• _ABOUT THIS TASK_
The entries that follow must be given again exactly, with the pictures excluded.

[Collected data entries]
Segment Open
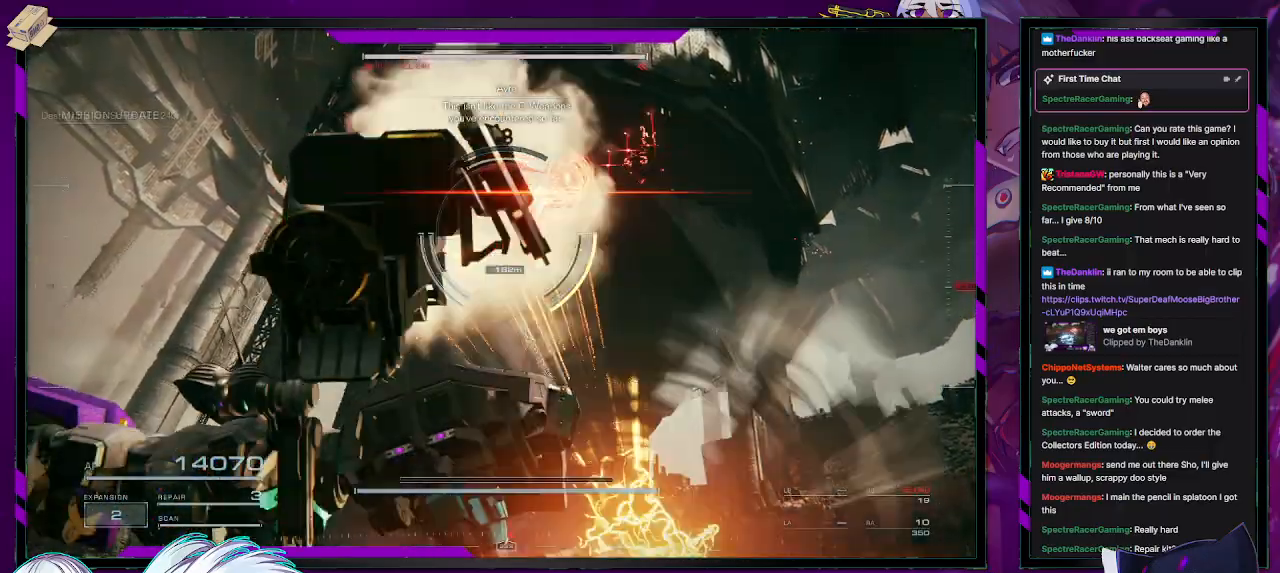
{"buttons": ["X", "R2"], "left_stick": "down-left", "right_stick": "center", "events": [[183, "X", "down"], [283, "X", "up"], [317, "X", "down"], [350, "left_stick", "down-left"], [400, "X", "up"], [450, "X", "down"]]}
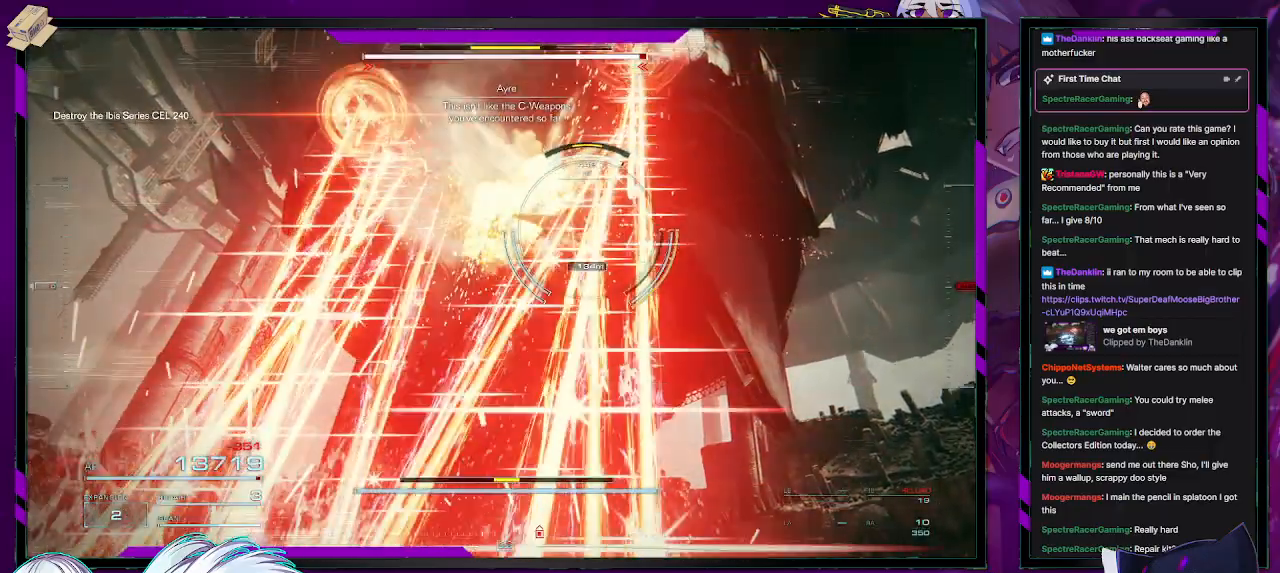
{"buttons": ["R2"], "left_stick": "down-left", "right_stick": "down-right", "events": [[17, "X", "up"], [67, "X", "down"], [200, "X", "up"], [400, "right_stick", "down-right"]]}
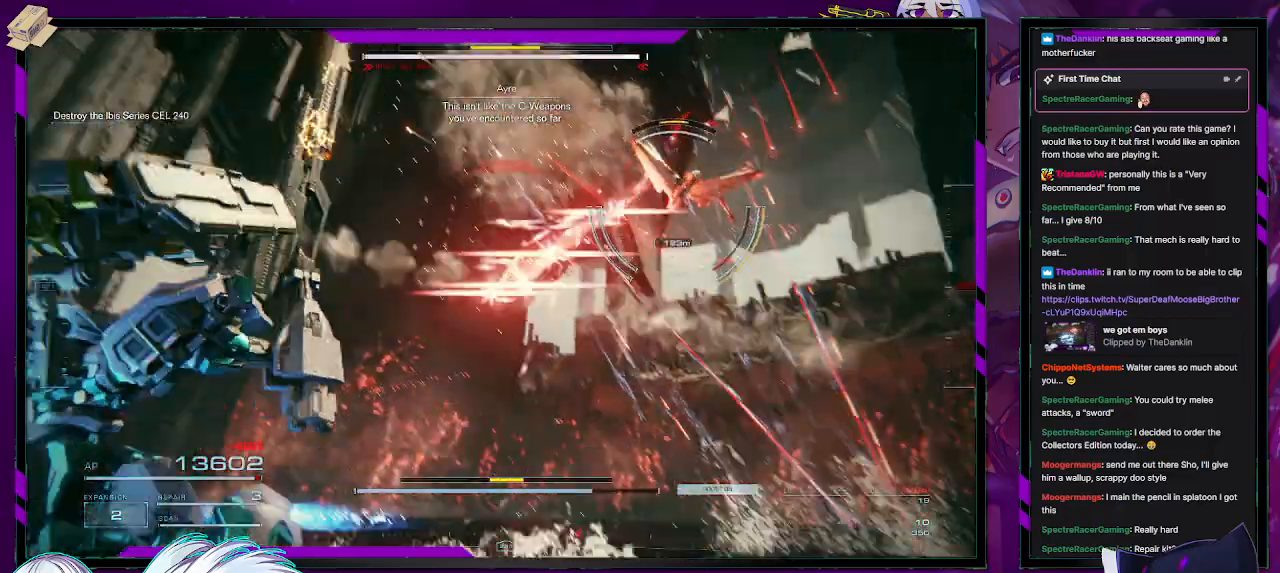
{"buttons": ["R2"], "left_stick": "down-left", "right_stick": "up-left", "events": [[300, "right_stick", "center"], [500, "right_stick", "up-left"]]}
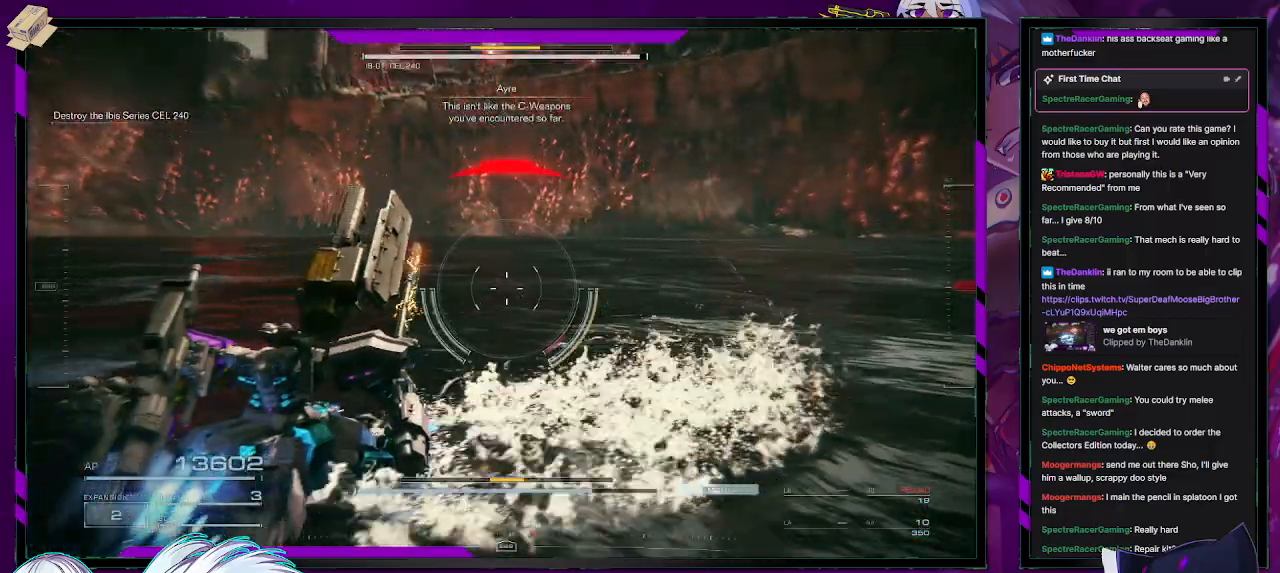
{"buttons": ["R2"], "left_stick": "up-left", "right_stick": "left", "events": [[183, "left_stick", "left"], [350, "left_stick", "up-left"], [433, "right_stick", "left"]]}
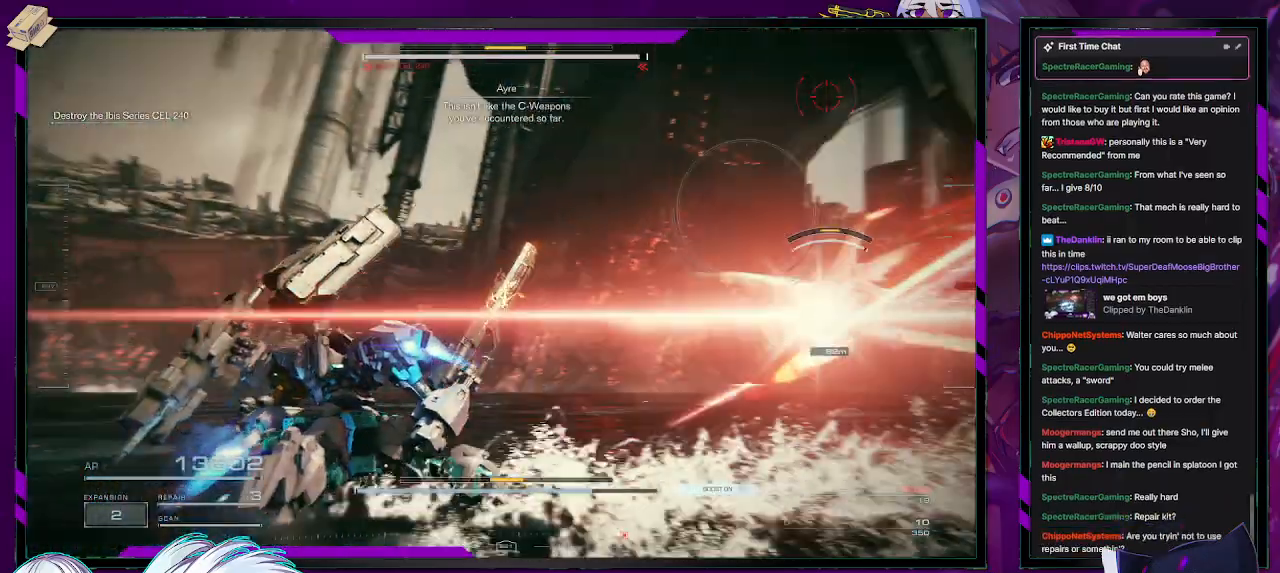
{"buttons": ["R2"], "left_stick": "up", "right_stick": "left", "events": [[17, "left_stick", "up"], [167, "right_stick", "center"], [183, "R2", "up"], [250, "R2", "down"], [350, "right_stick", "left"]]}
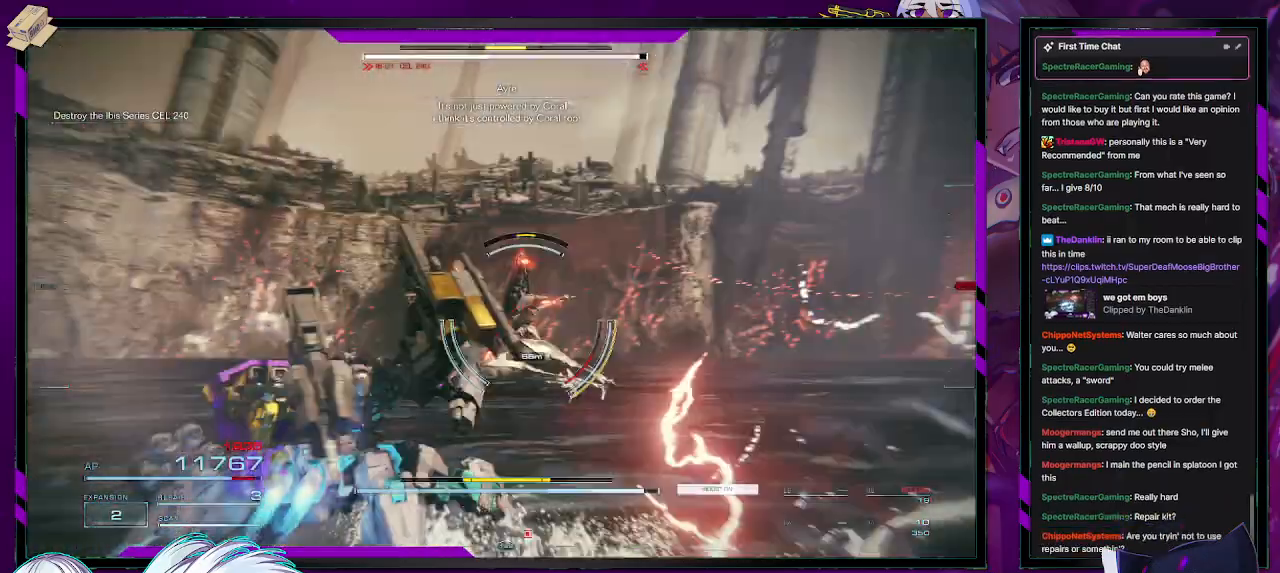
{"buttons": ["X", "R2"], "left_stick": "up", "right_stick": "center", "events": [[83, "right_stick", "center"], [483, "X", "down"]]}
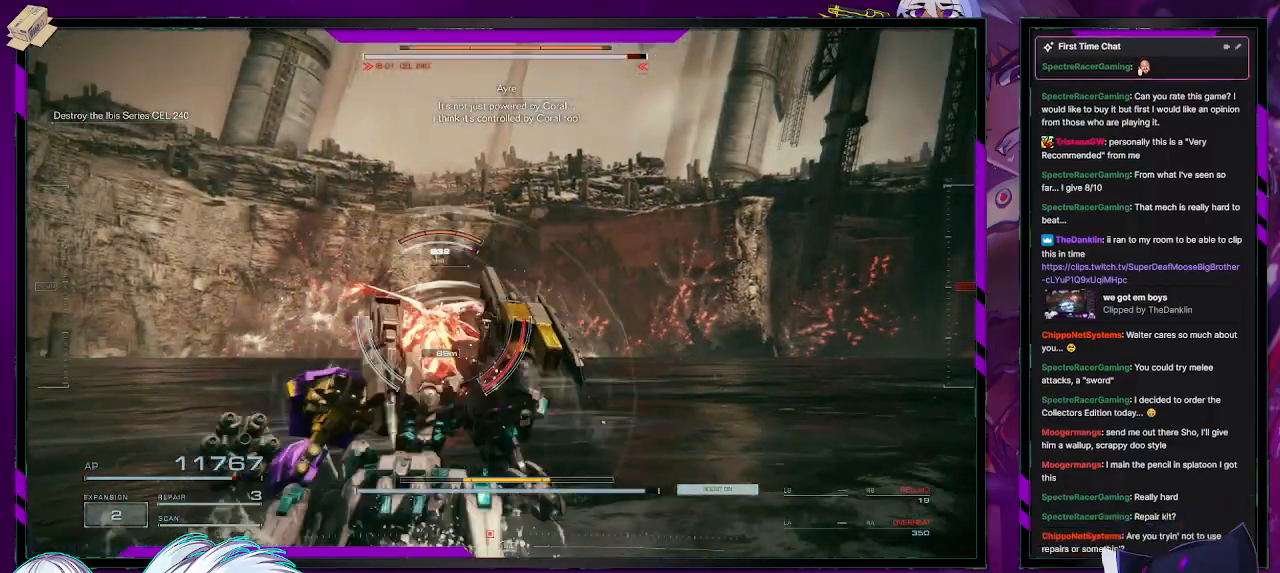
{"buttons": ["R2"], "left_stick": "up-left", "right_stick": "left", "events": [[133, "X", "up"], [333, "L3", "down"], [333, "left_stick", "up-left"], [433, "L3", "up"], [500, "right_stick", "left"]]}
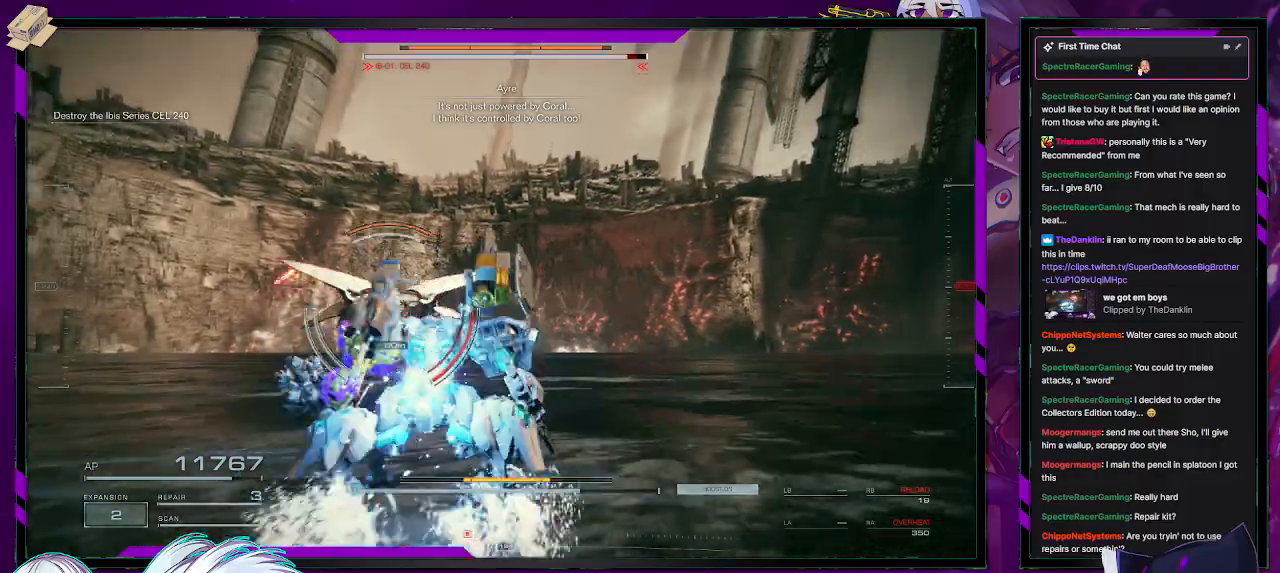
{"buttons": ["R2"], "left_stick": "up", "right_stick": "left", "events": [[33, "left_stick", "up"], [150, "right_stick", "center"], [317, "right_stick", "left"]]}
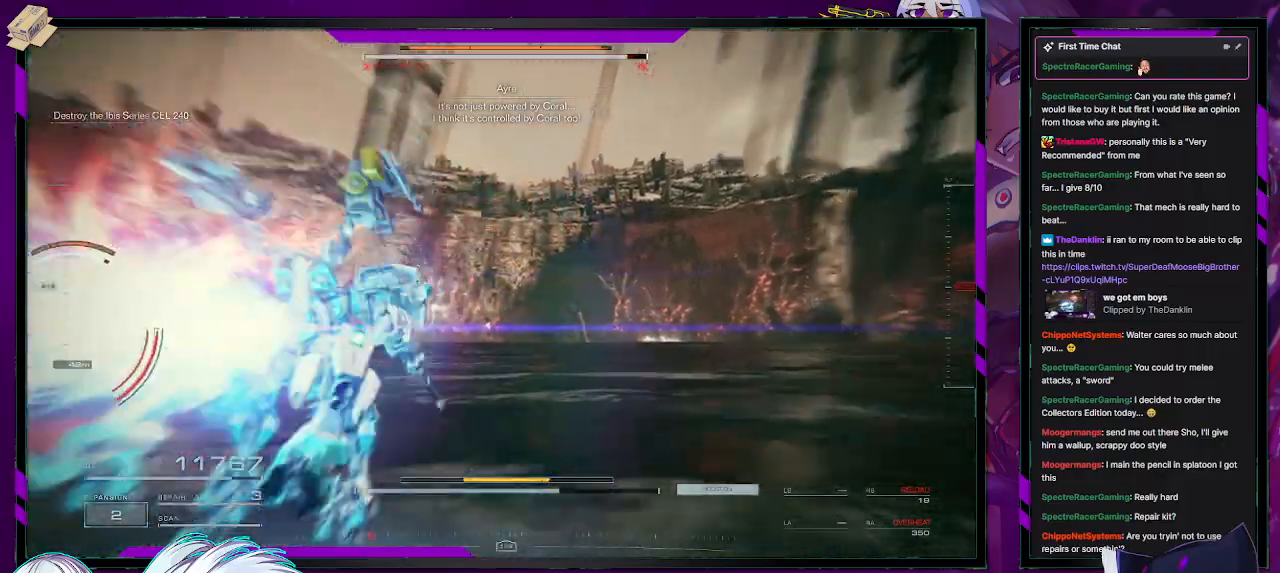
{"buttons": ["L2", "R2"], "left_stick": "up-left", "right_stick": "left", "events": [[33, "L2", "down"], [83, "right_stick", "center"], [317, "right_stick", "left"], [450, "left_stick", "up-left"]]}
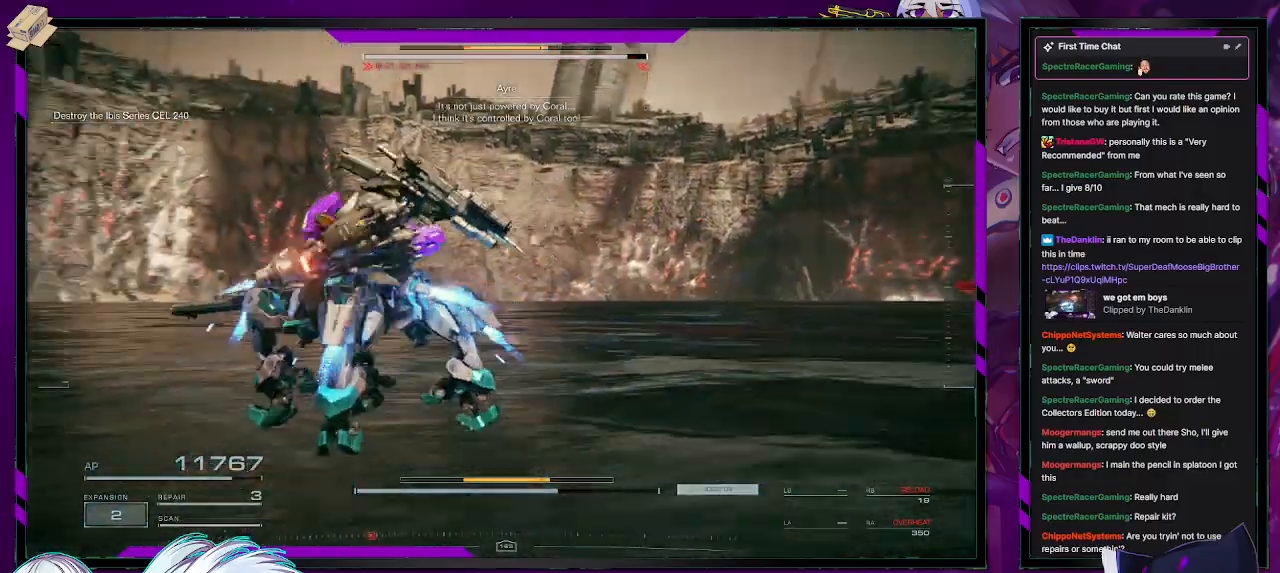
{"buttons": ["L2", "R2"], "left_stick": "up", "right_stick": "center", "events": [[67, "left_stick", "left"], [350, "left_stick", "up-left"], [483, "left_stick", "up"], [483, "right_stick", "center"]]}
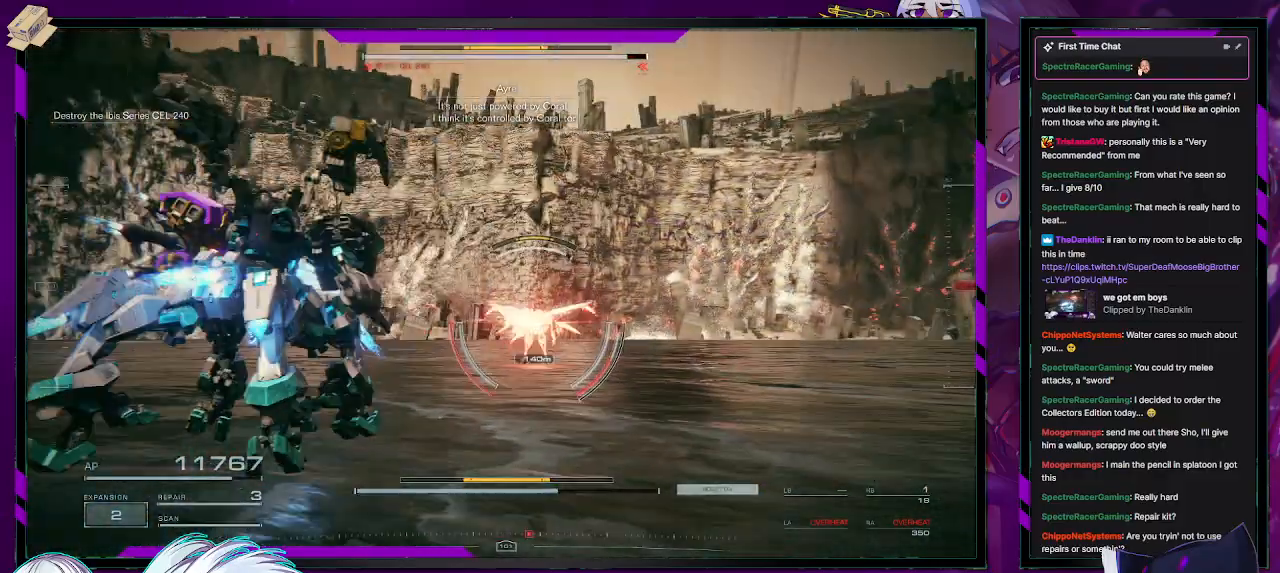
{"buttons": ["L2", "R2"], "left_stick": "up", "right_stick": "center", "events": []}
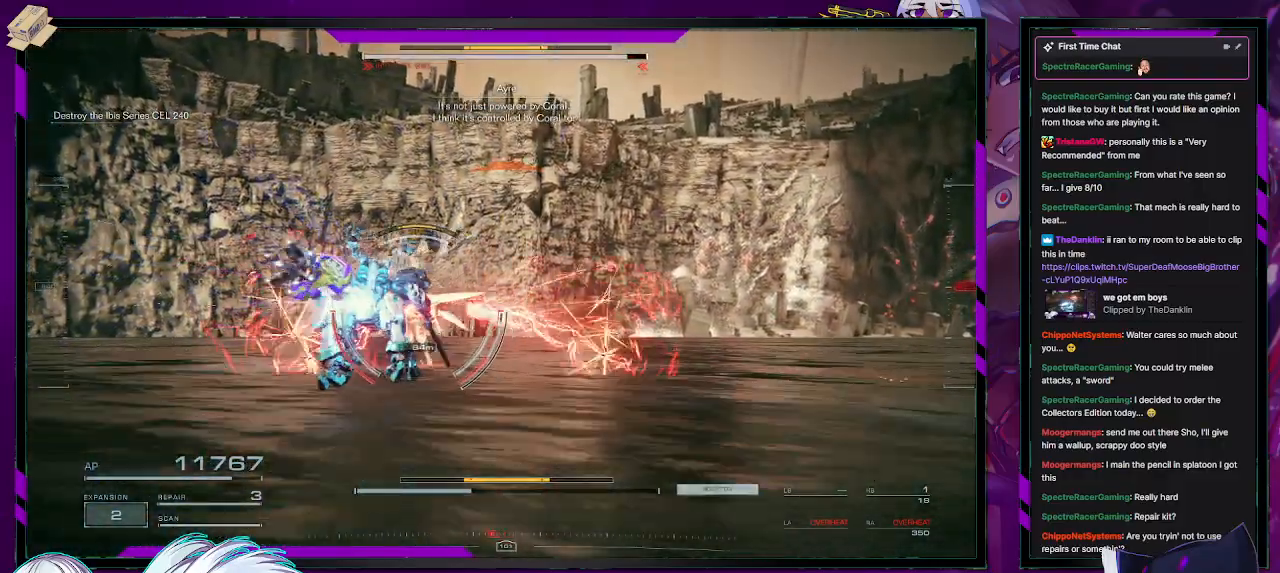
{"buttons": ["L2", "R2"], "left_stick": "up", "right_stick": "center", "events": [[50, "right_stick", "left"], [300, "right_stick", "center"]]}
Segment Closed
• _SOLVED PROBLEM_
{"buttons": ["X", "R2"], "left_stick": "down-left", "right_stick": "center", "events": [[183, "X", "down"], [283, "X", "up"], [317, "X", "down"], [350, "left_stick", "down-left"], [400, "X", "up"], [450, "X", "down"]]}
{"buttons": ["R2"], "left_stick": "down-left", "right_stick": "down-right", "events": [[17, "X", "up"], [67, "X", "down"], [200, "X", "up"], [400, "right_stick", "down-right"]]}
{"buttons": ["R2"], "left_stick": "down-left", "right_stick": "up-left", "events": [[300, "right_stick", "center"], [500, "right_stick", "up-left"]]}
{"buttons": ["R2"], "left_stick": "up-left", "right_stick": "left", "events": [[183, "left_stick", "left"], [350, "left_stick", "up-left"], [433, "right_stick", "left"]]}
{"buttons": ["R2"], "left_stick": "up", "right_stick": "left", "events": [[17, "left_stick", "up"], [167, "right_stick", "center"], [183, "R2", "up"], [250, "R2", "down"], [350, "right_stick", "left"]]}
{"buttons": ["X", "R2"], "left_stick": "up", "right_stick": "center", "events": [[83, "right_stick", "center"], [483, "X", "down"]]}
{"buttons": ["R2"], "left_stick": "up-left", "right_stick": "left", "events": [[133, "X", "up"], [333, "L3", "down"], [333, "left_stick", "up-left"], [433, "L3", "up"], [500, "right_stick", "left"]]}
{"buttons": ["R2"], "left_stick": "up", "right_stick": "left", "events": [[33, "left_stick", "up"], [150, "right_stick", "center"], [317, "right_stick", "left"]]}
{"buttons": ["L2", "R2"], "left_stick": "up-left", "right_stick": "left", "events": [[33, "L2", "down"], [83, "right_stick", "center"], [317, "right_stick", "left"], [450, "left_stick", "up-left"]]}
{"buttons": ["L2", "R2"], "left_stick": "up", "right_stick": "center", "events": [[67, "left_stick", "left"], [350, "left_stick", "up-left"], [483, "left_stick", "up"], [483, "right_stick", "center"]]}
{"buttons": ["L2", "R2"], "left_stick": "up", "right_stick": "center", "events": []}
{"buttons": ["L2", "R2"], "left_stick": "up", "right_stick": "center", "events": [[50, "right_stick", "left"], [300, "right_stick", "center"]]}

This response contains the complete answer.